▶ _Exercise directions_: The answer must restate the listing word for word, without its images.
START Data
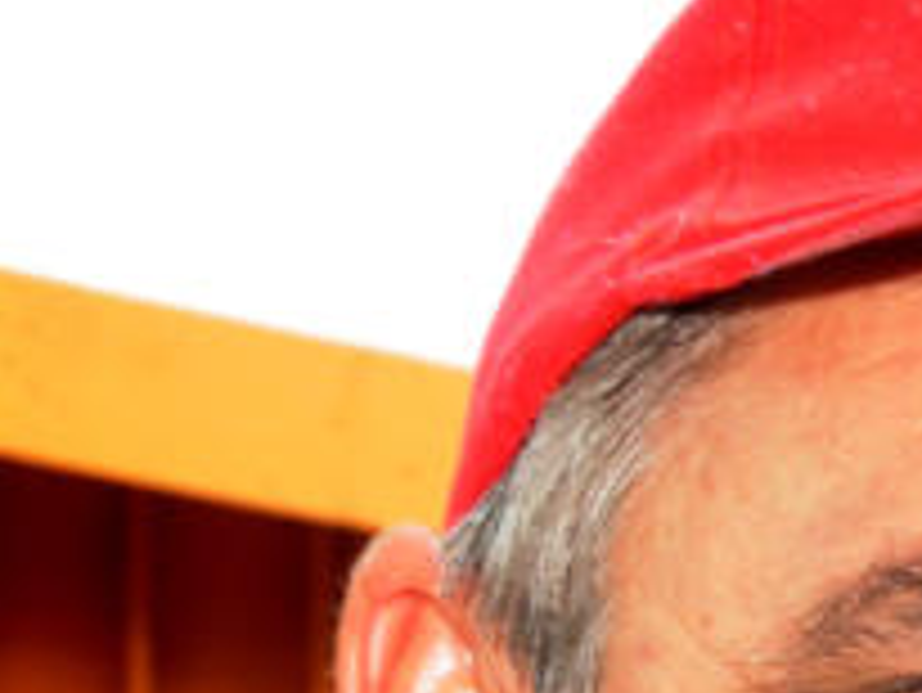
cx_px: 1435
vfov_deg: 6.0
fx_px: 6529
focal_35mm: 245
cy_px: 1264
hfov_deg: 7.9
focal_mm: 34
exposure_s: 1/250
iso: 800
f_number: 11
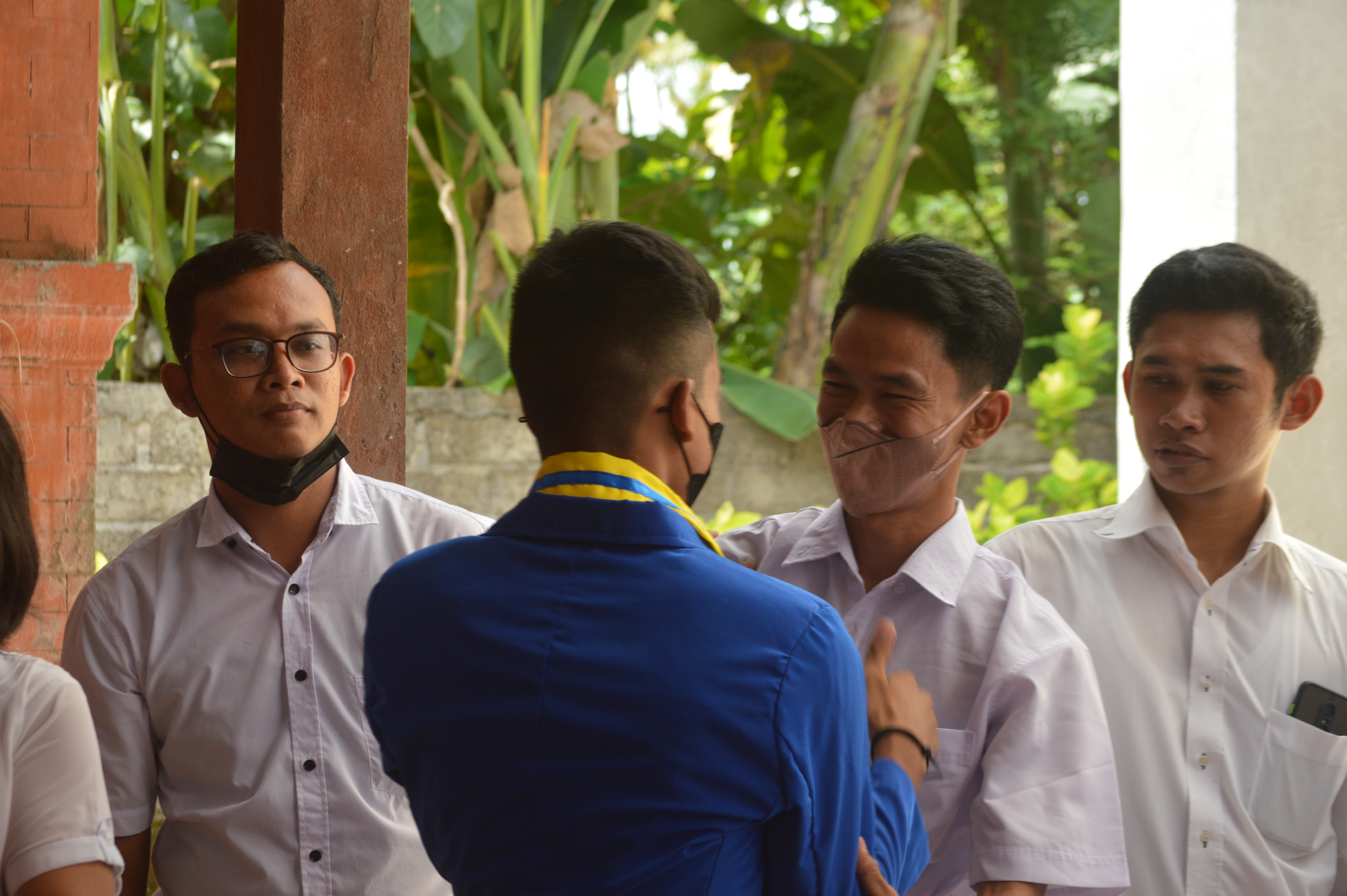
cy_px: 448
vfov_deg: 16.5
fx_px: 3084
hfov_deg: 24.6
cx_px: 674
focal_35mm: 82
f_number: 5.6
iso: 280
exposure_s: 1/125
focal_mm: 55
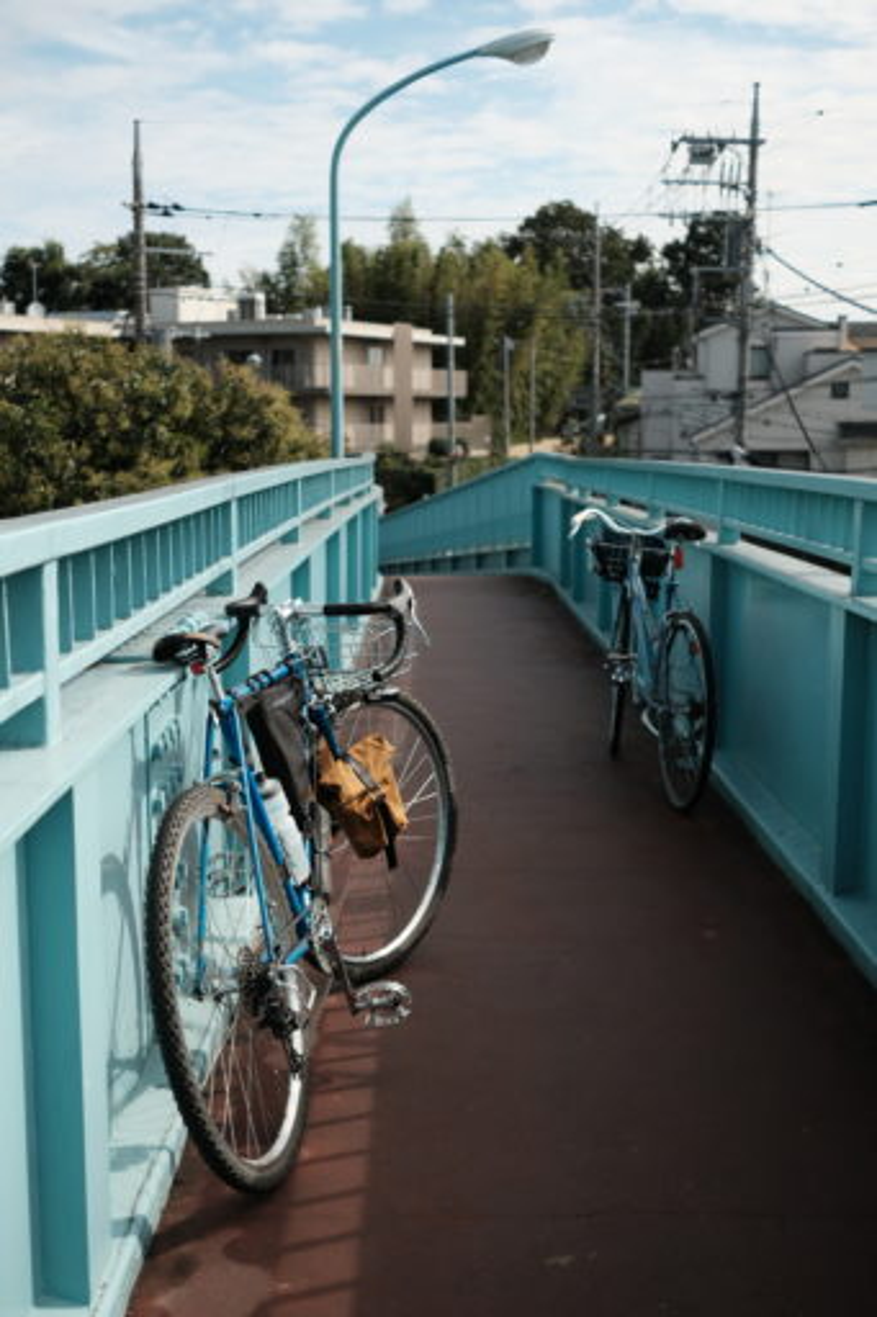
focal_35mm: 41
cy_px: 658
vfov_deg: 47.4
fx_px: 1499
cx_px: 438
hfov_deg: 32.6
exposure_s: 1/4400
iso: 400
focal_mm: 27
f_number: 2.8
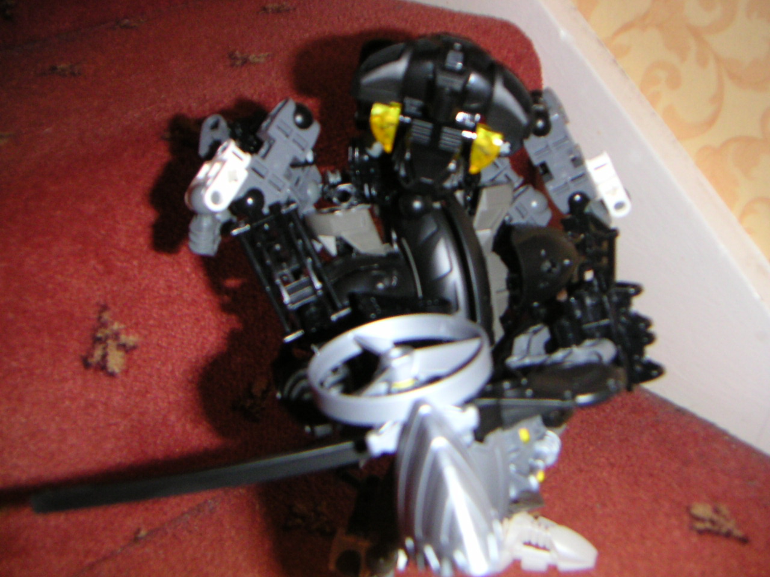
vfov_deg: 36.8
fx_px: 868
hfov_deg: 47.9
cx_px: 385
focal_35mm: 39
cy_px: 288
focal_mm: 5.1
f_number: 2.8
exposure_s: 1/45
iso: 200
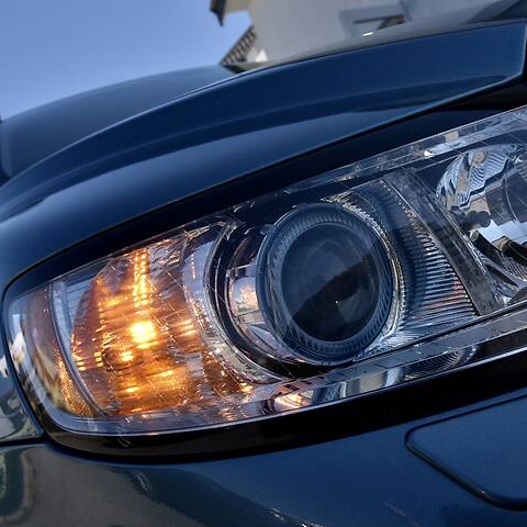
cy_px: 251
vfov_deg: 48.4
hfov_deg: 48.2
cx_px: 309
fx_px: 586
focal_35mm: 34
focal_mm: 24
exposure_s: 1/320
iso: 200
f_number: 9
END Data
▶ _Written solution_:
cx_px: 1435
vfov_deg: 6.0
fx_px: 6529
focal_35mm: 245
cy_px: 1264
hfov_deg: 7.9
focal_mm: 34
exposure_s: 1/250
iso: 800
f_number: 11
cy_px: 448
vfov_deg: 16.5
fx_px: 3084
hfov_deg: 24.6
cx_px: 674
focal_35mm: 82
f_number: 5.6
iso: 280
exposure_s: 1/125
focal_mm: 55
focal_35mm: 41
cy_px: 658
vfov_deg: 47.4
fx_px: 1499
cx_px: 438
hfov_deg: 32.6
exposure_s: 1/4400
iso: 400
focal_mm: 27
f_number: 2.8
vfov_deg: 36.8
fx_px: 868
hfov_deg: 47.9
cx_px: 385
focal_35mm: 39
cy_px: 288
focal_mm: 5.1
f_number: 2.8
exposure_s: 1/45
iso: 200
cy_px: 251
vfov_deg: 48.4
hfov_deg: 48.2
cx_px: 309
fx_px: 586
focal_35mm: 34
focal_mm: 24
exposure_s: 1/320
iso: 200
f_number: 9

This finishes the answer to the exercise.